You find many kinds of car enthusiasts at the Invasion, but the ones I love the best are the Rover owners. One of them lounged behind her rig,



while another handed me a beer



after opening it on his back bumper. Two Canadian females at the next Rover fed me kiwi fruit while extolling the virtues of cross breeding strawberries.



All the while, the sound system played vintage tunes from the Kinks, Pink Floyd, and Jimmy Buffet.

Who wouldn’t identify with that?

With 650 British vehicles on the show field, there were some noteworthy non-Rover entries. For example, some deviant with a welder had shoehorned a blown Hemi into a yellow MINI Cooper. The idea seems shocking at first, but upon reflection, you realize that’s exactly what every MINI dreams of turning into, when it grows up.



I saw a genuine Elva, yellow with a red stripe, parked near a fine red TVR. Out behind the cars, revelers sat, drank, and told stories, and I stumbled and bobbed my way through their midst. At one point, I encountered a six-hundred-horsepower supercharged Aston Martin, an authentic Morris Moke, and two Norton Commando motorcycles.

I left as the bikers were fighting over tent poles for the Motorbike Joust. I did not get to see how it turned out, but I’m sure the details appeared in the town Police Log.
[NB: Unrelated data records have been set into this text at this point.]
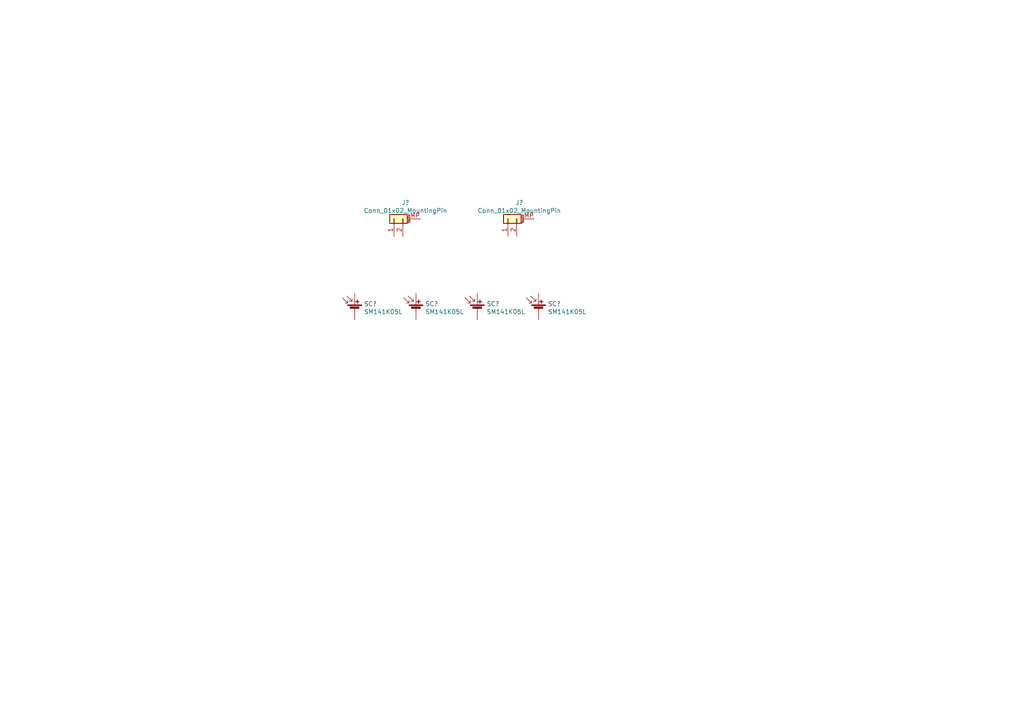
<source format=kicad_sch>
(kicad_sch (version 20210406) (generator eeschema)

  (uuid fac8d2d4-f492-4217-88f9-a11bf0cc23f8)

  (paper "A4")

  


  (symbol (lib_id "Device:Solar_Cell") (at 102.87 90.17 0) (unit 1)
    (in_bom yes) (on_board yes) (fields_autoplaced)
    (uuid b7138a63-37e0-4e59-8631-830f4ff2d4c5)
    (property "Reference" "SC?" (id 0) (at 105.5371 88.1391 0)
      (effects (font (size 1.27 1.27)) (justify left))
    )
    (property "Value" "SM141K05L" (id 1) (at 105.5371 90.4378 0)
      (effects (font (size 1.27 1.27)) (justify left))
    )
    (property "Footprint" "TCY_solar:SM141K05LV" (id 2) (at 102.87 88.646 90)
      (effects (font (size 1.27 1.27)) hide)
    )
    (property "Datasheet" "~" (id 3) (at 102.87 88.646 90)
      (effects (font (size 1.27 1.27)) hide)
    )
    (pin "1" (uuid b8ea7510-c0fa-4afa-b1e4-5bee8bc5c891))
    (pin "2" (uuid 2d30dc75-4830-4730-952b-89b52872505a))
  )

  (symbol (lib_id "Device:Solar_Cell") (at 120.65 90.17 0) (unit 1)
    (in_bom yes) (on_board yes) (fields_autoplaced)
    (uuid 5a70a231-79ce-4830-8e56-d8ff5db8db1d)
    (property "Reference" "SC?" (id 0) (at 123.3171 88.1391 0)
      (effects (font (size 1.27 1.27)) (justify left))
    )
    (property "Value" "SM141K05L" (id 1) (at 123.3171 90.4378 0)
      (effects (font (size 1.27 1.27)) (justify left))
    )
    (property "Footprint" "TCY_solar:SM141K05LV" (id 2) (at 120.65 88.646 90)
      (effects (font (size 1.27 1.27)) hide)
    )
    (property "Datasheet" "~" (id 3) (at 120.65 88.646 90)
      (effects (font (size 1.27 1.27)) hide)
    )
    (pin "1" (uuid 5fc915ee-fd60-4af1-a5b7-fa93137bf05c))
    (pin "2" (uuid 1528db88-2a07-44b8-b8f7-f90239a8b1d8))
  )

  (symbol (lib_id "Device:Solar_Cell") (at 138.43 90.17 0) (unit 1)
    (in_bom yes) (on_board yes) (fields_autoplaced)
    (uuid f8e41642-9613-462b-8f30-2566df14d939)
    (property "Reference" "SC?" (id 0) (at 141.0971 88.1391 0)
      (effects (font (size 1.27 1.27)) (justify left))
    )
    (property "Value" "SM141K05L" (id 1) (at 141.0971 90.4378 0)
      (effects (font (size 1.27 1.27)) (justify left))
    )
    (property "Footprint" "TCY_solar:SM141K05LV" (id 2) (at 138.43 88.646 90)
      (effects (font (size 1.27 1.27)) hide)
    )
    (property "Datasheet" "~" (id 3) (at 138.43 88.646 90)
      (effects (font (size 1.27 1.27)) hide)
    )
    (pin "1" (uuid e146e5a3-5cd6-4c22-850a-8ff1f1d497bd))
    (pin "2" (uuid d5fd1e9d-579f-45e0-ae14-a3db761813f2))
  )

  (symbol (lib_id "Device:Solar_Cell") (at 156.21 90.17 0) (unit 1)
    (in_bom yes) (on_board yes) (fields_autoplaced)
    (uuid 413022a1-29f6-4441-8f7f-2223ee75be3f)
    (property "Reference" "SC?" (id 0) (at 158.8771 88.1391 0)
      (effects (font (size 1.27 1.27)) (justify left))
    )
    (property "Value" "SM141K05L" (id 1) (at 158.8771 90.4378 0)
      (effects (font (size 1.27 1.27)) (justify left))
    )
    (property "Footprint" "TCY_solar:SM141K05LV" (id 2) (at 156.21 88.646 90)
      (effects (font (size 1.27 1.27)) hide)
    )
    (property "Datasheet" "~" (id 3) (at 156.21 88.646 90)
      (effects (font (size 1.27 1.27)) hide)
    )
    (pin "1" (uuid 44eaa946-bf6f-4b14-a59f-f07073cd69de))
    (pin "2" (uuid da6d787f-003a-44c4-97c9-d85d0f724261))
  )

  (symbol (lib_id "Connector_Generic_MountingPin:Conn_01x02_MountingPin") (at 114.3 63.5 90) (unit 1)
    (in_bom yes) (on_board yes) (fields_autoplaced)
    (uuid 6b11eb69-aae2-470a-ad50-fb3cdc699444)
    (property "Reference" "J?" (id 0) (at 117.602 58.7968 90))
    (property "Value" "Conn_01x02_MountingPin" (id 1) (at 117.602 61.0955 90))
    (property "Footprint" "" (id 2) (at 114.3 63.5 0)
      (effects (font (size 1.27 1.27)) hide)
    )
    (property "Datasheet" "~" (id 3) (at 114.3 63.5 0)
      (effects (font (size 1.27 1.27)) hide)
    )
    (pin "1" (uuid 30db0f7a-6c91-4524-9cee-8f80afce379e))
    (pin "2" (uuid a548088e-a4f9-4362-aa8b-3600e4c2cd95))
    (pin "MP" (uuid 536f4fec-3948-444b-9a1f-d1682cbe6187))
  )

  (symbol (lib_id "Connector_Generic_MountingPin:Conn_01x02_MountingPin") (at 147.32 63.5 90) (unit 1)
    (in_bom yes) (on_board yes) (fields_autoplaced)
    (uuid 20d4bfb7-c8cc-4c72-8fa0-ccb6aab5258e)
    (property "Reference" "J?" (id 0) (at 150.622 58.7968 90))
    (property "Value" "Conn_01x02_MountingPin" (id 1) (at 150.622 61.0955 90))
    (property "Footprint" "" (id 2) (at 147.32 63.5 0)
      (effects (font (size 1.27 1.27)) hide)
    )
    (property "Datasheet" "~" (id 3) (at 147.32 63.5 0)
      (effects (font (size 1.27 1.27)) hide)
    )
    (pin "1" (uuid e5c7ccfb-89b9-4c94-8fa2-deecbcd1b07b))
    (pin "2" (uuid b3f21825-1861-4b25-a2a2-b5d399448ba5))
    (pin "MP" (uuid e133776a-978e-49e1-af4f-404ea55f8ba0))
  )

  (sheet_instances
    (path "/" (page "1"))
  )

  (symbol_instances
    (path "/20d4bfb7-c8cc-4c72-8fa0-ccb6aab5258e"
      (reference "J?") (unit 1) (value "Conn_01x02_MountingPin") (footprint "")
    )
    (path "/6b11eb69-aae2-470a-ad50-fb3cdc699444"
      (reference "J?") (unit 1) (value "Conn_01x02_MountingPin") (footprint "")
    )
    (path "/413022a1-29f6-4441-8f7f-2223ee75be3f"
      (reference "SC?") (unit 1) (value "SM141K05L") (footprint "TCY_solar:SM141K05LV")
    )
    (path "/5a70a231-79ce-4830-8e56-d8ff5db8db1d"
      (reference "SC?") (unit 1) (value "SM141K05L") (footprint "TCY_solar:SM141K05LV")
    )
    (path "/b7138a63-37e0-4e59-8631-830f4ff2d4c5"
      (reference "SC?") (unit 1) (value "SM141K05L") (footprint "TCY_solar:SM141K05LV")
    )
    (path "/f8e41642-9613-462b-8f30-2566df14d939"
      (reference "SC?") (unit 1) (value "SM141K05L") (footprint "TCY_solar:SM141K05LV")
    )
  )
)

</source>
We dined at the Olde English Pub, where I had Bangers and Mash followed by a Spotted Dick washed down with tea. All in all, a respectable British feed. Alex had a problem with the concept of Spotted Dick, but I introduced him to Patrick O’Brien’s excellent writing, including his cook book which includes the Dick, and he calmed.

The next morning dawned colder and clearer than the one before. Tops on the day’s agenda was the backseat driving contest. In that competition the driver is blindfolded, and the navigator guides him over a complex route from the backseat. When someone told me the course started on the show field and ended at the Lake Champlain Ferry I decided to get out while I still could.